- Knowing and worshiping God are the two most sought after experiences in eternity.
Revelation 4:4 says, “Around the throne were twenty-four thrones, and seated on the thrones were twenty-four elders, clothed in white garments, with golden crowns on their heads.” The picture of 24 elders in worship before the throne is likely the presbytery of heaven. It represents all God’s people who worship and serve the Lord. Hence the saints with the most authority in heaven desire nothing more than to be around the throne of God. Revelation 4:6-8 shows that angels, who have been with God from the beginning of their existence, are so much in awe of God that they never cease to worship him and always desire to be near him.
This is a far cry from the dispassionate, lukewarm state of many Christians who must be urged to go to church and to daily spend time with God.
- Worship causes people to be image reflectors of their Creator.

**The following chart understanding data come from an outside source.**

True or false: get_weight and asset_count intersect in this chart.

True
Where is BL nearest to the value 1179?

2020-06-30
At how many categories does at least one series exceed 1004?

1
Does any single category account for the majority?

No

The saying is true, “you are who you worship.” Revelation 4:6 says, “The living creatures around the throne had faces like a lion, ox, man, and eagle. Some scholars believe their four faces represent the majesty, strength, wisdom, and transcendence of the Creator whose eyes ceaselessly watch over every part of his creation. Hence, even the angels in proximity to the throne are transformed to reflect their Creator. Moses’ face was illuminated from being in the glory cloud with God for 40 days. How much more should we, who are in Christ and know God, seek His face and reflect His glory.
Referring to this, Paul wrote in 2 Corinthians 3:9: “For if there was glory in the ministry of condemnation, the ministry of righteousness must far exceed it in glory.”

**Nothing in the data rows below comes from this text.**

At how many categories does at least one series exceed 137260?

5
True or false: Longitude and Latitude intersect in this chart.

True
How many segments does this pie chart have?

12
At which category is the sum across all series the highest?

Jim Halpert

Connecting this to the Church, he said in 2 Corinthians 3:18: “And we all, with unveiled face, beholding the glory of the Lord, are being transformed into the same image from one degree of glory to another.”

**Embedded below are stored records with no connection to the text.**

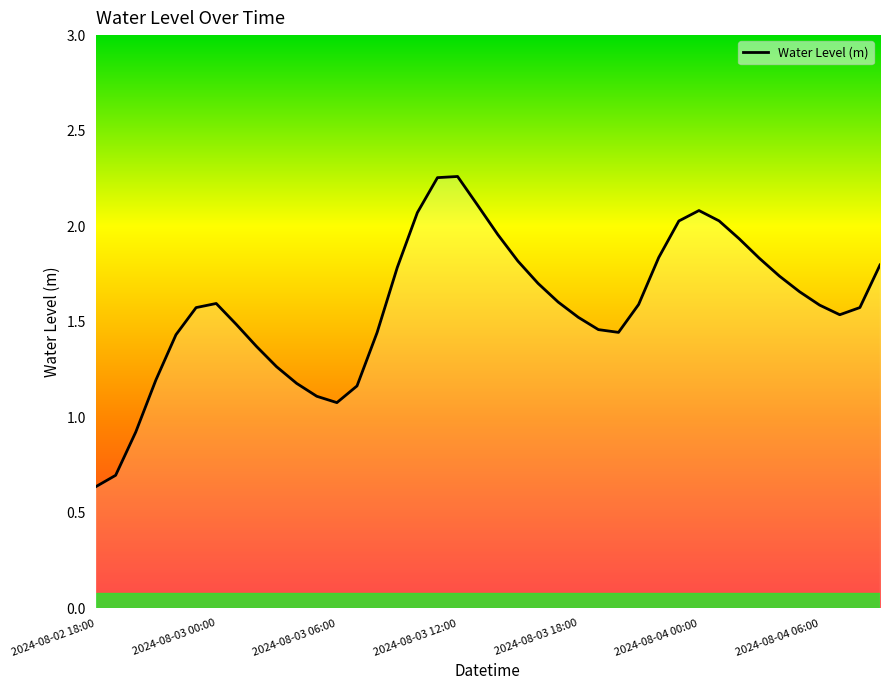

What is the value of the 23rd point from the left?

1.7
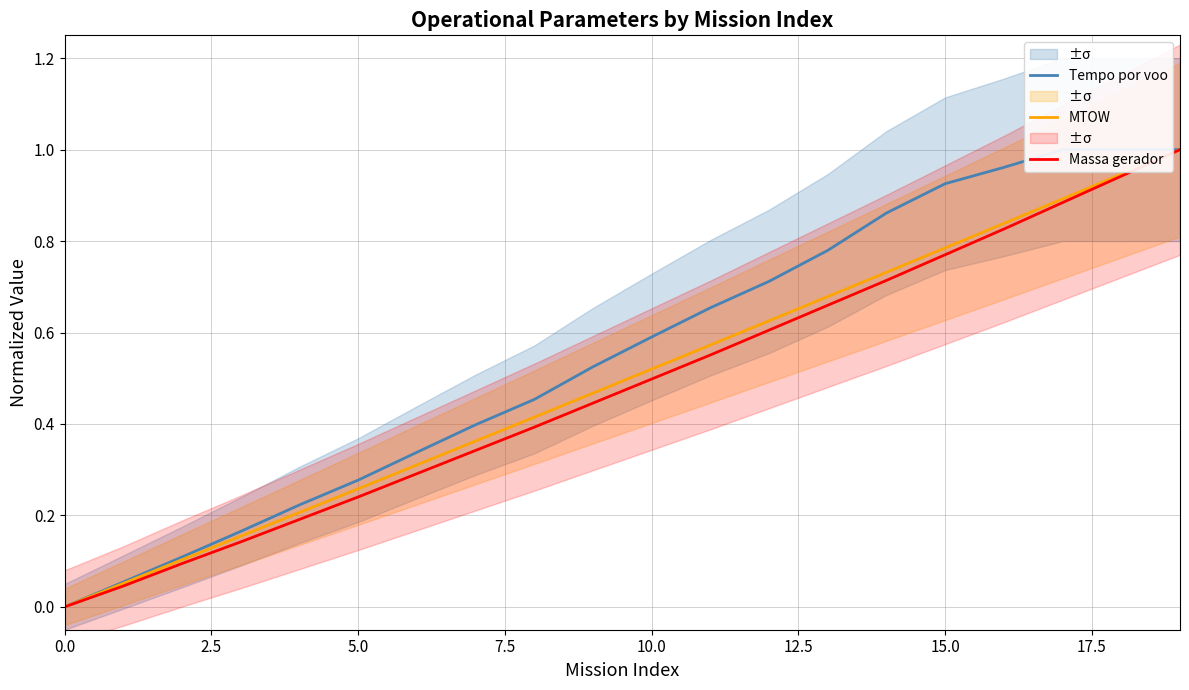

How many interior local peaks does the Tempo por voo series have?

1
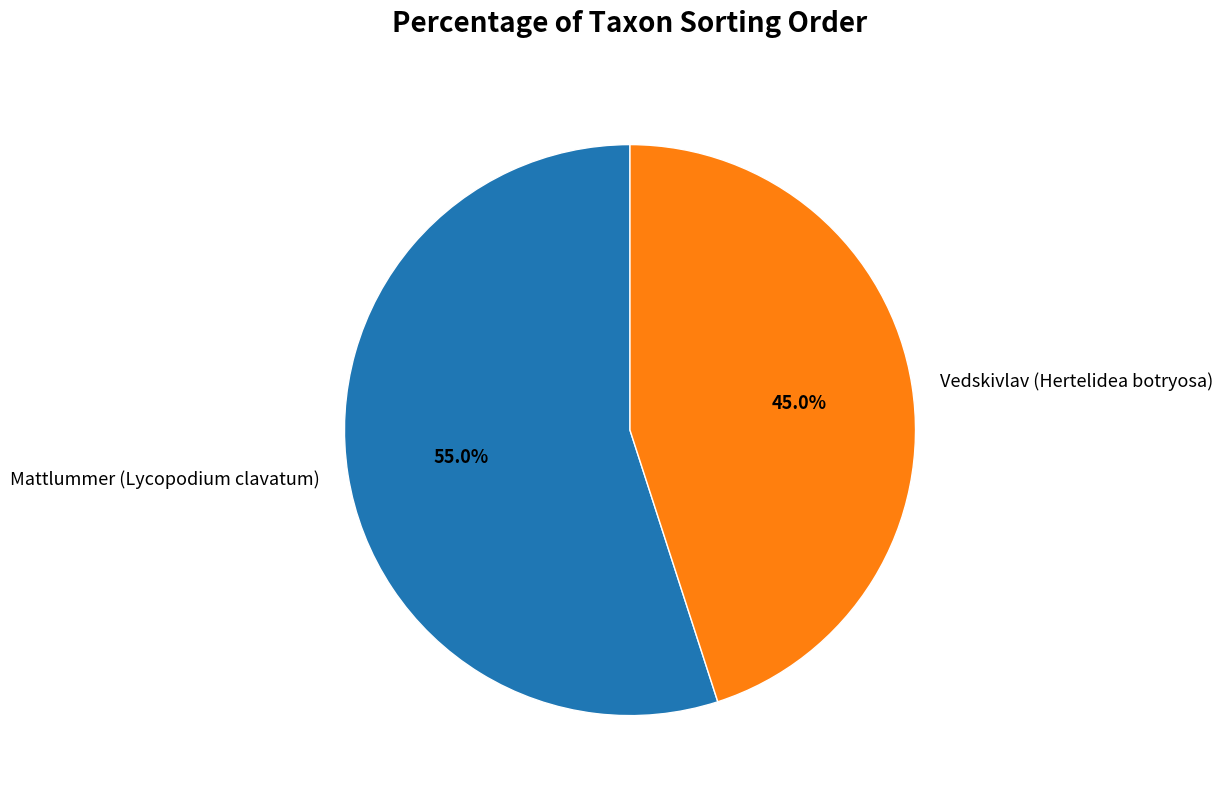

What percentage is NOT represented by Vedskivlav (Hertelidea botryosa)?

55.0%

Consequently, the Church is called to be a mature, transformed, corporate son that reflects the image of Christ to this world (Romans 8:29).
- Worship should be theocentric, not human centric.
“At once I was in the Spirit, and behold, a throne stood in heaven, with one seated on the throne.”
When John was caught up in heaven, the first thing he saw was “the One” sitting on the throne. Consequently, the primary focus of worship should not be about us but Him! The major theme of the book of Revelation is the throne of God, which represents His government or rule. Everything is centered around Jesus, not around us. Unfortunately, in many circles, Christianity is more about anthropology than Christology. The object of worship songs should be Christo-centric and focused on the character of God. Worship is about ascribing “worth” to God, not entertaining the crowd with feel-good songs.
- God is always worthy of worship despite our challenges on earth.
As we see in the book of Revelation, the Church was in turmoil with many people being persecuted, thrown in jail, falling into Baalism, fornication, and other lapses away from the Christian faith (Revelation 2-3). Despite this, there was still a never-ending chorus of worship toward God. Psalm 92 says “it is good to praise the Lord”. Hence, it is always good to do this no matter our circumstances because His value and worthiness never change. Thus, worship and gratitude are always a proper response to Him.
- The transcendent kingdom of God overrules everything done on earth.
After the throne room worship experience in Revelation 4, it’s not a coincidence that the six seals were opened, the seven trumpets blasted, and the seven bowls were poured out on the earth (Revelation 5-18). This chronological sequence illustrates that everything allowed to take place on earth first emanates out of the throne of God. He responds to the worship and prayers of the saints both in heaven and earth.
The scene in Revelation 8:1-5 discloses the connection between the accumulated prayers of the saints coming up as incense before the throne and before God makes decrees regarding the earth.
“…And another angel came and stood at the altar with a golden censer, and he was given much incense to offer with the prayers of all the saints on the golden altar before the throne, and the smoke of the incense, with the prayers of the saints, rose before God from the hand of the angel. Then the angel took the censer and filled it with fire from the altar and threw it on the earth, and there were peals of thunder, rumblings, flashes of lightning, and an earthquake.”
This shows us the importance of continually offering up prayer, worship, and supplication before the throne so that we can see the will of God and his kingdom come on earth as it is in heaven (Luke 11:2-4).
- Worship should be corporate, not merely individual.
In heaven, we see the 24 elders, the living creatures, and all the saints who are martyred, worshiping God together (Revelation 4, 7).
Too often, contemporary Christianity focuses on individual worship. The focus in the Bible is not only on individual worship, as we see in some of the psalms, but also on corporate worship. (The Psalms have been utilized by God’s people throughout the ages for corporate-responsive prayer.) Ephesians 5:18 says, “…be filled with the Spirit, addressing one another in psalms and hymns and spiritual songs, singing and making melody to the Lord with your heart.”
- Worship enables us to sense and prepare for the future (Revelation 4:1).
God said to John, “Come up here, and I will show you what must take place after this.” Those who consistently worship become sensitive to the Holy Spirit. They attain His wisdom and counsel to plan and prepare for the future.
Paul equates being filled with the Spirit to understanding the will of the Lord (Ephesians 5:17-19). Proverbs 3:5-6 instructs us to always acknowledge God so He can direct our path.
In conclusion, no matter what kind of challenges we face, we should never cease standing before the throne of God in prayer and worship because His Kingdom rules over all!